* **Problem to work on**
Convert the records, from their first line up to and including the line with "genus: Paspalum", into a Markdown table with the columns Row and Line. Number each row, and leave out any blank lines.
** START Raw records **
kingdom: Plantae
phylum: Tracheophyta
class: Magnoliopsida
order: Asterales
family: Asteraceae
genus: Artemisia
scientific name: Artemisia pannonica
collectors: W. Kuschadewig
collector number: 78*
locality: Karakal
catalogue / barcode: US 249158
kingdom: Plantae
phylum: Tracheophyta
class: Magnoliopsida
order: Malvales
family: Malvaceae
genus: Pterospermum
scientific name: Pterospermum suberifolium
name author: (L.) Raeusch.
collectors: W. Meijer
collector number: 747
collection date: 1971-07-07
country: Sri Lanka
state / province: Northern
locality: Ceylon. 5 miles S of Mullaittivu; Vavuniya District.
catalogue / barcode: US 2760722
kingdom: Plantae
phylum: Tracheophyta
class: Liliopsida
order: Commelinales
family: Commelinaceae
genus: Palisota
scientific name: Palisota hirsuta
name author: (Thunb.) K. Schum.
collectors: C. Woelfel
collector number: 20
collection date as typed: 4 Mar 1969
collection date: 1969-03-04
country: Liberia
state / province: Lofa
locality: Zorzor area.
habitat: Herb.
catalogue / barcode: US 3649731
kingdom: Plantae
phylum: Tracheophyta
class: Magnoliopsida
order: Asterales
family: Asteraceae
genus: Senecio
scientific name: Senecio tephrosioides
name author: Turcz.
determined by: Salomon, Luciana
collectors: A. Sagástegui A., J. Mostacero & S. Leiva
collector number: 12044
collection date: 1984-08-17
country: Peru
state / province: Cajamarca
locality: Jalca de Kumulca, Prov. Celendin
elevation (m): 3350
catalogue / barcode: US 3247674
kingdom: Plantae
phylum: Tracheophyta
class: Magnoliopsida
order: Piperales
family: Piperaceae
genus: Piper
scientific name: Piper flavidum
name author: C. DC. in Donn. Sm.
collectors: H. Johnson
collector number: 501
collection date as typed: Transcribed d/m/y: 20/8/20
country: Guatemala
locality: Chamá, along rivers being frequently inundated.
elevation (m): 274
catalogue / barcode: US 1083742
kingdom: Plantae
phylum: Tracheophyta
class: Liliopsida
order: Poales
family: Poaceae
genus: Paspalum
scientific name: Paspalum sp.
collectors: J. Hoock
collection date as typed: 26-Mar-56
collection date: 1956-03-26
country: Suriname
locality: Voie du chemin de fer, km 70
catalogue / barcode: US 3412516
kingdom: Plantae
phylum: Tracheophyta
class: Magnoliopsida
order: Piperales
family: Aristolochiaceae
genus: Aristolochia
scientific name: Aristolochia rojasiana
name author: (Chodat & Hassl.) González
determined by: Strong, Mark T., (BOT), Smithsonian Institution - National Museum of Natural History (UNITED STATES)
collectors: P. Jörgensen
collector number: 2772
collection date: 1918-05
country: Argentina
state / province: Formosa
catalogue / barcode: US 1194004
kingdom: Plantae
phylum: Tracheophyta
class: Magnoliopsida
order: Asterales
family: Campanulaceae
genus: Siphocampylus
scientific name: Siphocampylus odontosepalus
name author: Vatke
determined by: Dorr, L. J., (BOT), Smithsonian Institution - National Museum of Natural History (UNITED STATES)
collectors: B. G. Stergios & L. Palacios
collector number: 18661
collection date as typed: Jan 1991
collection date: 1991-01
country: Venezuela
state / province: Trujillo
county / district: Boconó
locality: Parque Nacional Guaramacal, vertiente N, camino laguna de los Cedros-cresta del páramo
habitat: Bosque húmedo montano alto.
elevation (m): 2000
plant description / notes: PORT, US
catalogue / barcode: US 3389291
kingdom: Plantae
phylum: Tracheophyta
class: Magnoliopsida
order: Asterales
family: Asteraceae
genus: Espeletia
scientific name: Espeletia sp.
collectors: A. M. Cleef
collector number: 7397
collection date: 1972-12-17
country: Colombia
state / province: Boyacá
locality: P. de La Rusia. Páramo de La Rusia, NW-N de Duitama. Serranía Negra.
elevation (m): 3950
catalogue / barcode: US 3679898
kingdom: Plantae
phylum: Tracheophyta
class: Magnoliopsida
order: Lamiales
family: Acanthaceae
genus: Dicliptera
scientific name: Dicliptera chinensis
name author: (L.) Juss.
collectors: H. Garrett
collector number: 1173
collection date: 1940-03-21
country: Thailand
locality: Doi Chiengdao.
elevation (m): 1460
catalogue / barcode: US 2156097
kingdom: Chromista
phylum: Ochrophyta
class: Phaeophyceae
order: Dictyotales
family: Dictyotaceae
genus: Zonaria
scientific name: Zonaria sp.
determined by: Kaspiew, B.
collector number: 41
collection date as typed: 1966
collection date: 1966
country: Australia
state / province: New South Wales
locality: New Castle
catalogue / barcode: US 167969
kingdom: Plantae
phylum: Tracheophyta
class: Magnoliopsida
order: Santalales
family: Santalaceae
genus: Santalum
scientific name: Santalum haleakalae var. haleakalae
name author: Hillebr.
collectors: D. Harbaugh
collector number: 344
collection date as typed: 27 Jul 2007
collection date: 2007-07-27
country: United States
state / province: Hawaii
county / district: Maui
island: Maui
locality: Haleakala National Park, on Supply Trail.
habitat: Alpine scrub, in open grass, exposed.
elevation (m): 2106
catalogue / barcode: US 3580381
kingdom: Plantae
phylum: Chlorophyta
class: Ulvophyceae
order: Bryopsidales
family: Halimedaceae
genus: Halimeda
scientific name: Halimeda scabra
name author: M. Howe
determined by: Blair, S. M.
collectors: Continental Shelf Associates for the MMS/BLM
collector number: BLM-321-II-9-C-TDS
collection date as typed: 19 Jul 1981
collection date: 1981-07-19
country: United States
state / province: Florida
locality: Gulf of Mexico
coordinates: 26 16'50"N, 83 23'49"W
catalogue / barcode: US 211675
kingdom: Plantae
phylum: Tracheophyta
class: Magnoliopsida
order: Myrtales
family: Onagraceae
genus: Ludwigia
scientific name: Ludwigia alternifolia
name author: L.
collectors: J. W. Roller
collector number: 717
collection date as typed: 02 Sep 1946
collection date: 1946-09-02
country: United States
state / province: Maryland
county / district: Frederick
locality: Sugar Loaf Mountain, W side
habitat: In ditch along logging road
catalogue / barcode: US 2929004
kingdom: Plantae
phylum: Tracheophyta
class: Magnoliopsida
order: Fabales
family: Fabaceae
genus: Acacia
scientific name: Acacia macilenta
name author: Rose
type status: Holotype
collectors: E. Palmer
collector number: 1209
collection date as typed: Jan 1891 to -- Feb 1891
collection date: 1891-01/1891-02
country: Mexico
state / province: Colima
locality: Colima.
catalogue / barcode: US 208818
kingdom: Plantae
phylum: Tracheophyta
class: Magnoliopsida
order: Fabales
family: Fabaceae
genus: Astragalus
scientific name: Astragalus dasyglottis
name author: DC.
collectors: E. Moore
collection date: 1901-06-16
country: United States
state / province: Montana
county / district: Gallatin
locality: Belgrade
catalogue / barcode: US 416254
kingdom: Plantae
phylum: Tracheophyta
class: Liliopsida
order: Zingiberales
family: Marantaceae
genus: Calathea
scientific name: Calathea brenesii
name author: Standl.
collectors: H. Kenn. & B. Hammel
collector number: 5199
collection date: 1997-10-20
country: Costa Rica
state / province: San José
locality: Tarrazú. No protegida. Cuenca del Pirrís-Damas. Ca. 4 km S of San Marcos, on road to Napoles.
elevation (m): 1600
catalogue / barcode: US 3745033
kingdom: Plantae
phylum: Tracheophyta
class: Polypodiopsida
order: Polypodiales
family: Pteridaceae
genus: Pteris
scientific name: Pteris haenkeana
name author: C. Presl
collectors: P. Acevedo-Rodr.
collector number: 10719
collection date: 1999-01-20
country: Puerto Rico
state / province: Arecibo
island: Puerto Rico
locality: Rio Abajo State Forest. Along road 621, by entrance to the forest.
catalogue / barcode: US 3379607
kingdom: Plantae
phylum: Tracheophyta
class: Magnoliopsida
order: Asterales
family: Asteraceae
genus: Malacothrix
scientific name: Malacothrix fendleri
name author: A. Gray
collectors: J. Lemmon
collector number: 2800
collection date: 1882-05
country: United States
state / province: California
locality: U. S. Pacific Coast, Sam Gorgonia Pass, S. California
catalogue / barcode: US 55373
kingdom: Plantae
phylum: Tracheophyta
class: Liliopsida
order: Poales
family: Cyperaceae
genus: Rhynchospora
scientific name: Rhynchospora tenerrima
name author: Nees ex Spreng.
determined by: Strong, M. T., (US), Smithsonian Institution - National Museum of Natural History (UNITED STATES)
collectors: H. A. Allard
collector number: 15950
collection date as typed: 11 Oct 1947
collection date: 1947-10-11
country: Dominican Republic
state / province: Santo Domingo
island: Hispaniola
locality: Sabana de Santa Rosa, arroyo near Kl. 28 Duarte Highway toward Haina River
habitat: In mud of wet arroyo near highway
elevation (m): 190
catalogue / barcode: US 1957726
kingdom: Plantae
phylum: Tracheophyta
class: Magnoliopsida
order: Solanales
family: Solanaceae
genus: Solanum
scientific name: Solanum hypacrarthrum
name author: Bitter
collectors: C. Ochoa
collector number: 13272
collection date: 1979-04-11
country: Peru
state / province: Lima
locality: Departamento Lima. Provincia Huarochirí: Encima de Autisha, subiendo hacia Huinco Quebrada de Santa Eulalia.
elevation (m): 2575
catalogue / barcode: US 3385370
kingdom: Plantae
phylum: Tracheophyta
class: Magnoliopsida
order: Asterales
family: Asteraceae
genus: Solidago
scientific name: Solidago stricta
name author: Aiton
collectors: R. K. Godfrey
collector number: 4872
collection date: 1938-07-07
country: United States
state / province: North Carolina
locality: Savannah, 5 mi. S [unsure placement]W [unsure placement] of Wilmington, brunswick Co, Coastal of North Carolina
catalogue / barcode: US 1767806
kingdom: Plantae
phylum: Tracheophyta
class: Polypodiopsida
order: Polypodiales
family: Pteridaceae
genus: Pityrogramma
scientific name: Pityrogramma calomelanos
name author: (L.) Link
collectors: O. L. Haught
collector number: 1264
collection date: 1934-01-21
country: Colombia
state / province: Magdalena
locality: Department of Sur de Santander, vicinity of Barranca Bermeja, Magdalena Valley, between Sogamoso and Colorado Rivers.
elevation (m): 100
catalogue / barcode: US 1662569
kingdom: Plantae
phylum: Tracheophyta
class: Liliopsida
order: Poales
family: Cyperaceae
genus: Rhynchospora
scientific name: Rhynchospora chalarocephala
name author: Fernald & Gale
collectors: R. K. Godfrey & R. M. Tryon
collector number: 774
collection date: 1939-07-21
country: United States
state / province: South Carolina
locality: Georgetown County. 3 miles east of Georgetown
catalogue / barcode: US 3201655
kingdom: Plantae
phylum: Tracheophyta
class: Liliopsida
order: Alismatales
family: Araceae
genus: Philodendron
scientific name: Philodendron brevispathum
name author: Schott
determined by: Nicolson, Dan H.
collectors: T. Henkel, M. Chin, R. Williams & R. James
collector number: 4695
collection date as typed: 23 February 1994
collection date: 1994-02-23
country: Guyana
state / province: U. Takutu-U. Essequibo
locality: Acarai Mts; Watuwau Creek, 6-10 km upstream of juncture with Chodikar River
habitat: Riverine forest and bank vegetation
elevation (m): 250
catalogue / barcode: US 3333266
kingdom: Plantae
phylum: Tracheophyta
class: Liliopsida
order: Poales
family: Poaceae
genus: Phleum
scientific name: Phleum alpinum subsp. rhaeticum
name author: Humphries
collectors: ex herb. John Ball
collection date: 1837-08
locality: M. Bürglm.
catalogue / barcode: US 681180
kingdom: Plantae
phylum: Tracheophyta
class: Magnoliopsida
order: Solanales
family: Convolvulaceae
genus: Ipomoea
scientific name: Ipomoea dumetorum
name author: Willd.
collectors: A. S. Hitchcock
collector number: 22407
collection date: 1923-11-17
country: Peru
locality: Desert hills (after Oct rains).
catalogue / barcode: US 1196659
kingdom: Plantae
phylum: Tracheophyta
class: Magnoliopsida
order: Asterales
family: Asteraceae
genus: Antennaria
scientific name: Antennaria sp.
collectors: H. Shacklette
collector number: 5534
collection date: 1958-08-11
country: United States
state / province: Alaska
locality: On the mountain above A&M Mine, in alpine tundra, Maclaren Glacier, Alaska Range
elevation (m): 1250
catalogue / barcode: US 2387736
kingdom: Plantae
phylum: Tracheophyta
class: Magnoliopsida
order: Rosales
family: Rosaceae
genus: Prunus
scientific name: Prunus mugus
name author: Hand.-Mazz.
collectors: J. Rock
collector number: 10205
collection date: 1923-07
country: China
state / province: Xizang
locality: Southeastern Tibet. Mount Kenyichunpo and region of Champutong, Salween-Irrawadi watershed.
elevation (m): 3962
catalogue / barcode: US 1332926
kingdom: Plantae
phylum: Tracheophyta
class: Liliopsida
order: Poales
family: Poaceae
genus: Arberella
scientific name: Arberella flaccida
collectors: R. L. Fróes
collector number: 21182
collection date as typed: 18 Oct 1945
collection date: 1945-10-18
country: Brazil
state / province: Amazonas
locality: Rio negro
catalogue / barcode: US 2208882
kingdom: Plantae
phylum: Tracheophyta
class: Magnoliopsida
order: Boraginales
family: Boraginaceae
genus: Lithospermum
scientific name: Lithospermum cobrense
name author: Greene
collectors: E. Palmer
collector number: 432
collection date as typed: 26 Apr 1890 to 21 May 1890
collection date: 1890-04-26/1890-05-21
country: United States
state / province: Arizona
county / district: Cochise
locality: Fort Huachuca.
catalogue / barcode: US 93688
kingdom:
** END Raw records **
* **Final result**
| Row | Line |
|---|---|
| 1 | kingdom: Plantae |
| 2 | phylum: Tracheophyta |
| 3 | class: Magnoliopsida |
| 4 | order: Asterales |
| 5 | family: Asteraceae |
| 6 | genus: Artemisia |
| 7 | scientific name: Artemisia pannonica |
| 8 | collectors: W. Kuschadewig |
| 9 | collector number: 78* |
| 10 | locality: Karakal |
| 11 | catalogue / barcode: US 249158 |
| 12 | kingdom: Plantae |
| 13 | phylum: Tracheophyta |
| 14 | class: Magnoliopsida |
| 15 | order: Malvales |
| 16 | family: Malvaceae |
| 17 | genus: Pterospermum |
| 18 | scientific name: Pterospermum suberifolium |
| 19 | name author: (L.) Raeusch. |
| 20 | collectors: W. Meijer |
| 21 | collector number: 747 |
| 22 | collection date: 1971-07-07 |
| 23 | country: Sri Lanka |
| 24 | state / province: Northern |
| 25 | locality: Ceylon. 5 miles S of Mullaittivu; Vavuniya District. |
| 26 | catalogue / barcode: US 2760722 |
| 27 | kingdom: Plantae |
| 28 | phylum: Tracheophyta |
| 29 | class: Liliopsida |
| 30 | order: Commelinales |
| 31 | family: Commelinaceae |
| 32 | genus: Palisota |
| 33 | scientific name: Palisota hirsuta |
| 34 | name author: (Thunb.) K. Schum. |
| 35 | collectors: C. Woelfel |
| 36 | collector number: 20 |
| 37 | collection date as typed: 4 Mar 1969 |
| 38 | collection date: 1969-03-04 |
| 39 | country: Liberia |
| 40 | state / province: Lofa |
| 41 | locality: Zorzor area. |
| 42 | habitat: Herb. |
| 43 | catalogue / barcode: US 3649731 |
| 44 | kingdom: Plantae |
| 45 | phylum: Tracheophyta |
| 46 | class: Magnoliopsida |
| 47 | order: Asterales |
| 48 | family: Asteraceae |
| 49 | genus: Senecio |
| 50 | scientific name: Senecio tephrosioides |
| 51 | name author: Turcz. |
| 52 | determined by: Salomon, Luciana |
| 53 | collectors: A. Sagástegui A., J. Mostacero & S. Leiva |
| 54 | collector number: 12044 |
| 55 | collection date: 1984-08-17 |
| 56 | country: Peru |
| 57 | state / province: Cajamarca |
| 58 | locality: Jalca de Kumulca, Prov. Celendin |
| 59 | elevation (m): 3350 |
| 60 | catalogue / barcode: US 3247674 |
| 61 | kingdom: Plantae |
| 62 | phylum: Tracheophyta |
| 63 | class: Magnoliopsida |
| 64 | order: Piperales |
| 65 | family: Piperaceae |
| 66 | genus: Piper |
| 67 | scientific name: Piper flavidum |
| 68 | name author: C. DC. in Donn. Sm. |
| 69 | collectors: H. Johnson |
| 70 | collector number: 501 |
| 71 | collection date as typed: Transcribed d/m/y: 20/8/20 |
| 72 | country: Guatemala |
| 73 | locality: Chamá, along rivers being frequently inundated. |
| 74 | elevation (m): 274 |
| 75 | catalogue / barcode: US 1083742 |
| 76 | kingdom: Plantae |
| 77 | phylum: Tracheophyta |
| 78 | class: Liliopsida |
| 79 | order: Poales |
| 80 | family: Poaceae |
| 81 | genus: Paspalum |